Use of ZIP Codes and ZIP Code Tabulation Areas: Bias Analysis and Research Implications Futu Chen* Futu Chen Beau MacDonald Yan Xu Wilma Franco Alberto Campos Lawrence Palinkas Jill Johnston Sandrah P. Eckel Erika Garcia

The U.S. census’ American Community Survey (ACS) offers a geography called ZIP Code Tabulation Areas (ZCTA) which is similar to but different from US Postal Service ZIP Codes (ZIPs).

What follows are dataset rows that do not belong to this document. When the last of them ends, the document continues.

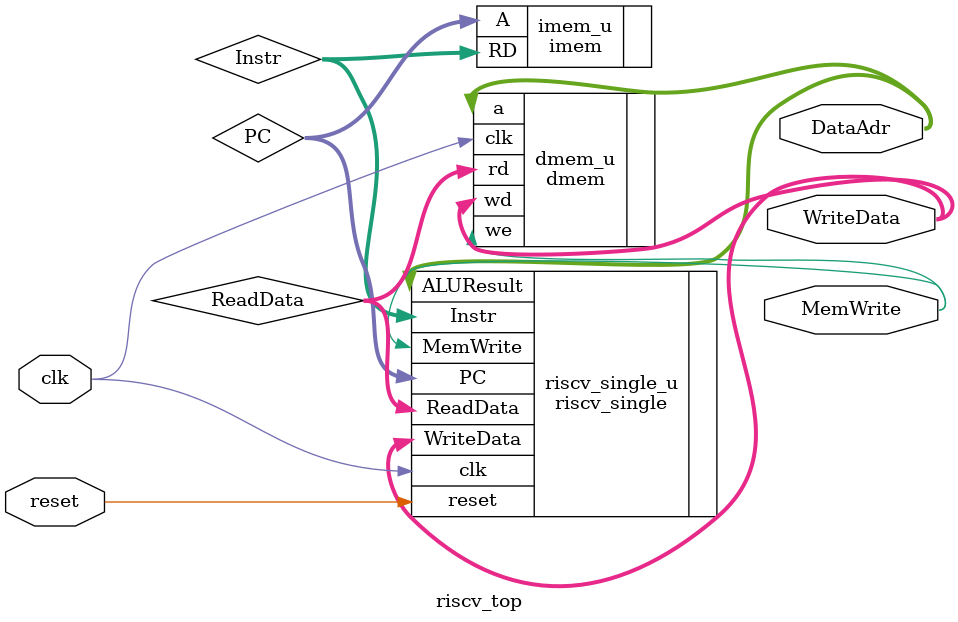
<source format=v>
`timescale 1ns / 1ps


module riscv_top(
    input               clk,
    input               reset,
    output              MemWrite,//存储器写信号输出
    output      [31:0]  DataAdr,//数据地址输出
    output      [31:0]  WriteData//写入数据输出
               
    );
    wire  [31:0] PC, Instr, ReadData;
    riscv_single riscv_single_u(
     .clk                   (clk)       , 
     .reset                 (reset)     , 
     .PC                    (PC)        ,//存储程序计数器（PC）
     .Instr                 (Instr)     , 
     .MemWrite              (MemWrite)  ,
     .ALUResult             (DataAdr) ,  
     .WriteData             (WriteData) , 
     .ReadData              (ReadData)
    );
    imem imem_u(
     .A                     (PC)        ,
     .RD                    (Instr)//存储指令（Instr）
    );
    dmem dmem_u(
    . clk                   (clk)       , 
    . we                    (MemWrite)  , 
    . a                     (DataAdr)   , 
    . wd                    (WriteData) , 
    . rd                    (ReadData)//存储读出的数据 （ReadData）
    );
    
    
    
    
    
    
    
endmodule

</source>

Best practice for combining ZIPs and ZCTA datasets is largely undiscussed in the epidemiology literature. Without a “crosswalk” linkage, if ZCTAs containing ≥1 ZIP without the same 5-digit identifier, then the non-matching ZIPs are dropped. We compared standard crosswalk and non-crosswalk linkage results nationally and in a case study of California zero-emission vehicles (ZEV) adoption.

 

We obtained crosswalk files from the Uniform Data System Mapper. ZCTAs containing ≥1 ZIP without the same 5-digit identifier are dropped in non-crosswalk linkage. Nationally, we related an indicator for a ZCTA containing non-matching ZIPs to 2019 ACS ZCTA population characteristics using logistic regression, adjusted for state. In California, we used linear regression to relate ZIP-level 2019 ZEV adoption per 1,000 population (California Energy Commission) to ZCTA neighborhood socioeconomic status (SES) index quintiles (California Neighborhoods Data System), using crosswalk and non-crosswalk linkages.

 

Nationally, 15% of ZCTAs (range 3%-100%, median=14%) contained non-matching ZIPs. ZCTA with higher % population below poverty level or with higher % renters had a higher odds of non-matching ZIPs (OR=2.0 [95% CI: 1.5,2.7]; OR=26.0 [22.9,31.8], respectively). For California ZEV data, 31.7% of 2,580 ZIPs were excluded without crosswalk linkage. The difference in ZEV adoption rate comparing low SES (Q1-2) to high SES (Q5) ZCTAs was -25.7 [-28.5,-22.8] without cross-walk versus -26.0 [-28.8,-23.1] with cross-walk, an underestimate of 1.15%.

 

Non-crosswalk linkage may cause bias by differentially excluding ZIPs for disadvantaged populations. Crosswalk linkage is recommended with ZCTA as the final unit of analysis. Results are relevant to a wide range of ZIP data (e.g., business, health outcomes, transportation).